②最小負荷が低く、③50%負荷時効率が低下しないため、低負荷運転が可能で出力調整幅が大きい。ガスエンジンを数台導入することで、数%の低負荷から定格負荷までの高速調整ができる。
■ガスエンジンの④出力変化率(ランプレート)は100%超と圧倒的に高く、1分以内に最小負荷から定格負荷まで高速調整ができる。すなわち、再エネの短時間変動への追従性が極めて高い。

表2 各種火力発電システムの柔軟性比較 出典:IRENA

ガスエンジン発電所の課題

 国内では、一般に石炭火力発電所はベースロードとして発電運転を行い、再生可能エネルギーによる大きな変動はガスタービン・コンバインドサイクル発電により対応し、今後、短時間での変動はガスエンジンで対応して需給調整を行うことが考えられる。

 しかし、ガスエンジンの抱える大きな課題で注目されているのはメタンスリップである。
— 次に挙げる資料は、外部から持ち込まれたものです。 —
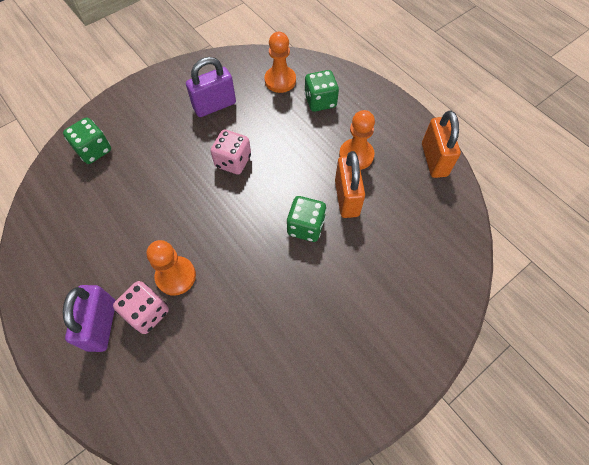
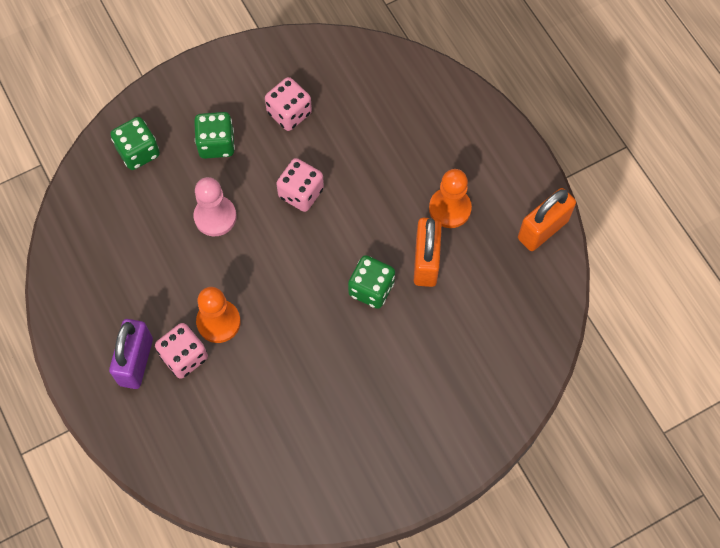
camera: 10 degrees right, 5 degrees up
(163, 190) = (215, 217): none -> pink pawn
(214, 106) = (289, 113): purple padlock -> pink dice
(280, 80) = (377, 89): orange pawn -> none
(320, 101) = (422, 127): green dice -> green dice (216, 144)
(434, 160) = (543, 229): orange padlock -> orange padlock turned 45 degrees clockwise

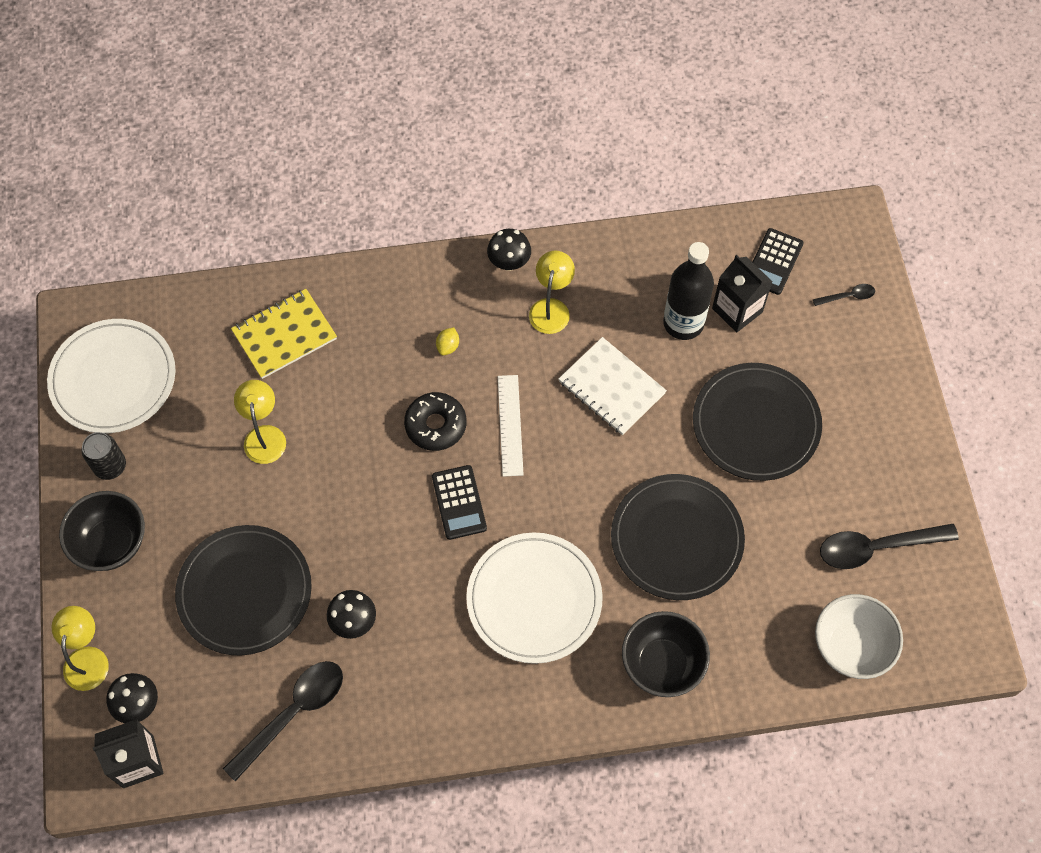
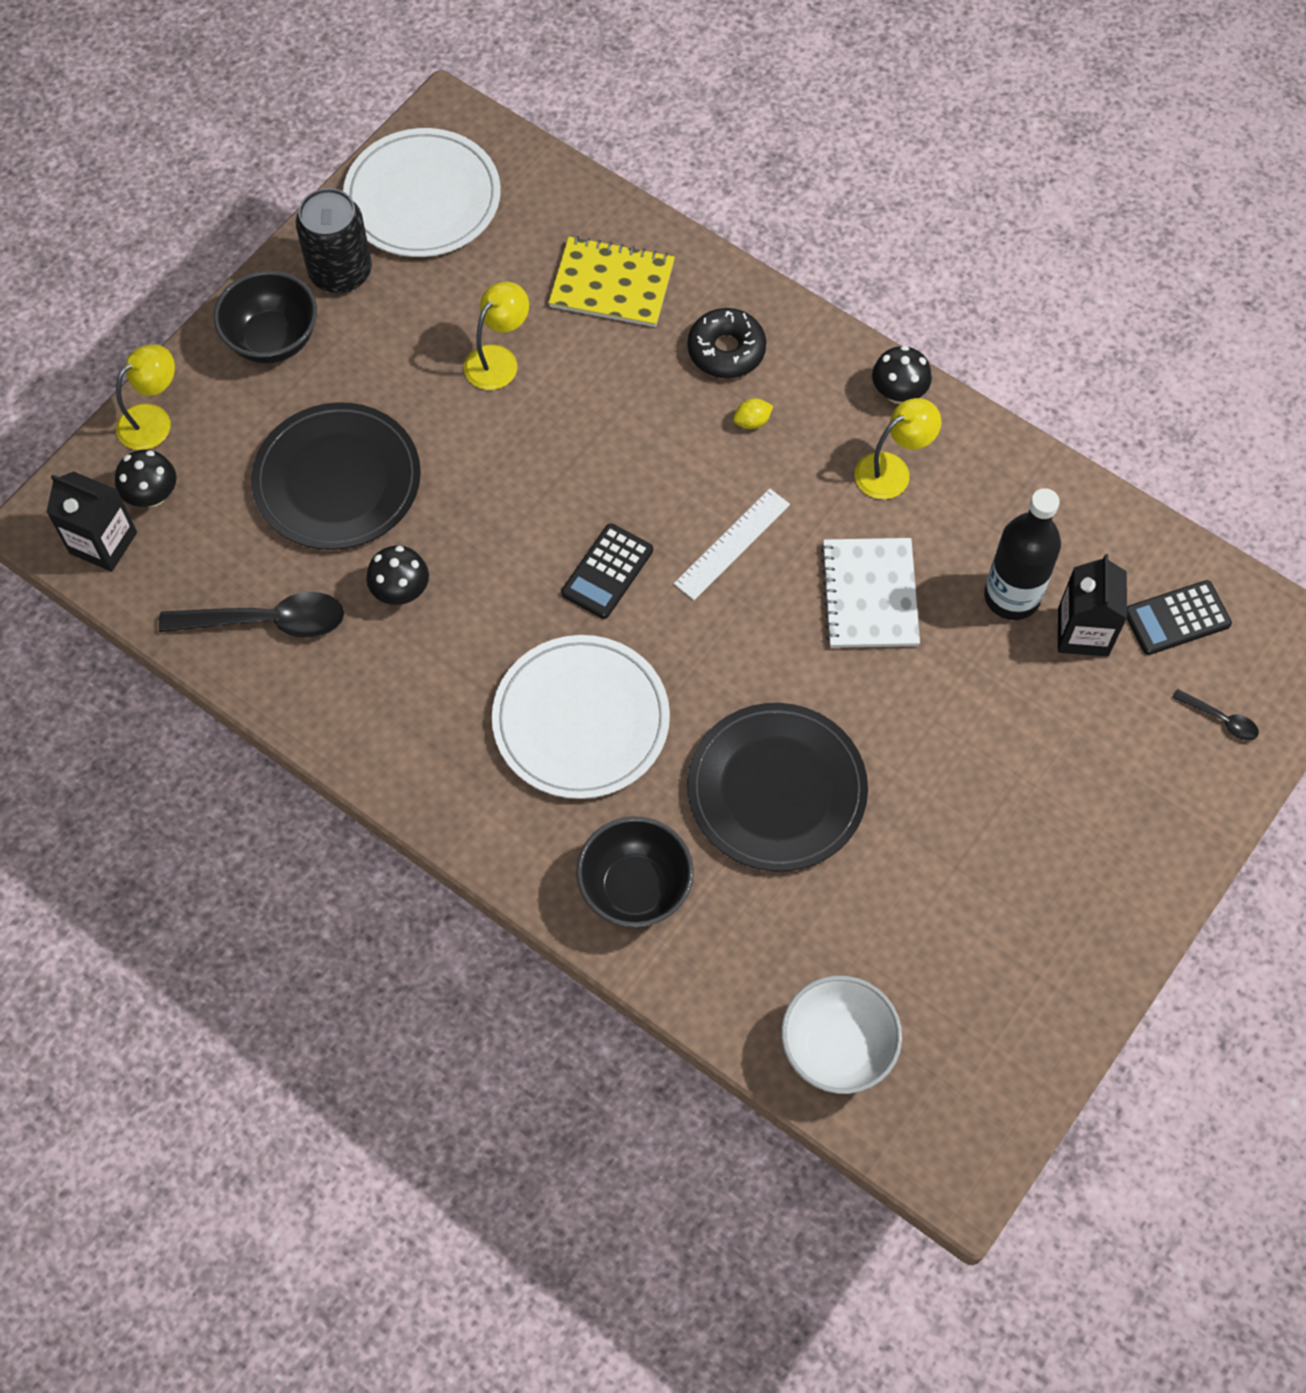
camera: 45 degrees right, 0 degrees up
(110, 466) = (340, 272): black can -> black can, size x1.55
(436, 425) = (662, 483): black donut -> black donut (726, 350)
(756, 424) = (978, 756): black plate -> none
(876, 547) = (970, 983): black spoon -> none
天然ガス燃料の主成分であるメタン(CH4)が燃え残り、大気中に放出される問題で、CH4の地球温暖化係数(GWP100)はCO2の28倍と高く、わずかな量でも環境上大きな問題となる。

 日立造船、商船三井、ヤンマーパワーテクノロジーは、NEDO支援を受けて2021年度から2026年度までの6年間でメタン酸化触媒エンジンの改良を組み合わせてLNG燃料船のメタンスリップ削減率70%以上の実現を目指している。開発された技術は、ガスエンジン発電所にも適用可能であろう。

 しかし、ガスエンジンの燃料として化石燃料(天然ガス、都市ガス)を使うかぎり、CO2排出をゼロとすることはできない。2022年3月、川崎重工業は大型ガスエンジン(出力:5000kW)で水素を体積比30%まで天然ガスと混焼する技術を開発し、水素専焼やアンモニア利用の研究開発も進めている。

 また、三菱重工エンジン&ターボチャージャも水素ガスエンジンの実用化開発を進めている。燃料多様化への対応力はレシプロエンジン(ガスエンジン、ディーゼルエンジン)の方が優れており、水素ガスタービンよりも早く実用化される可能性がある。

 再生可能エネルギーの導入拡大を実現するためには、太陽光・風力発電の出力変動対策は不可欠である。その需給調整には電力貯蔵システム、系統連系強化、グリーン燃料による火力発電が選択肢としてあげられる。いずれも経済性と実現時期が実現の可否を決めることになる。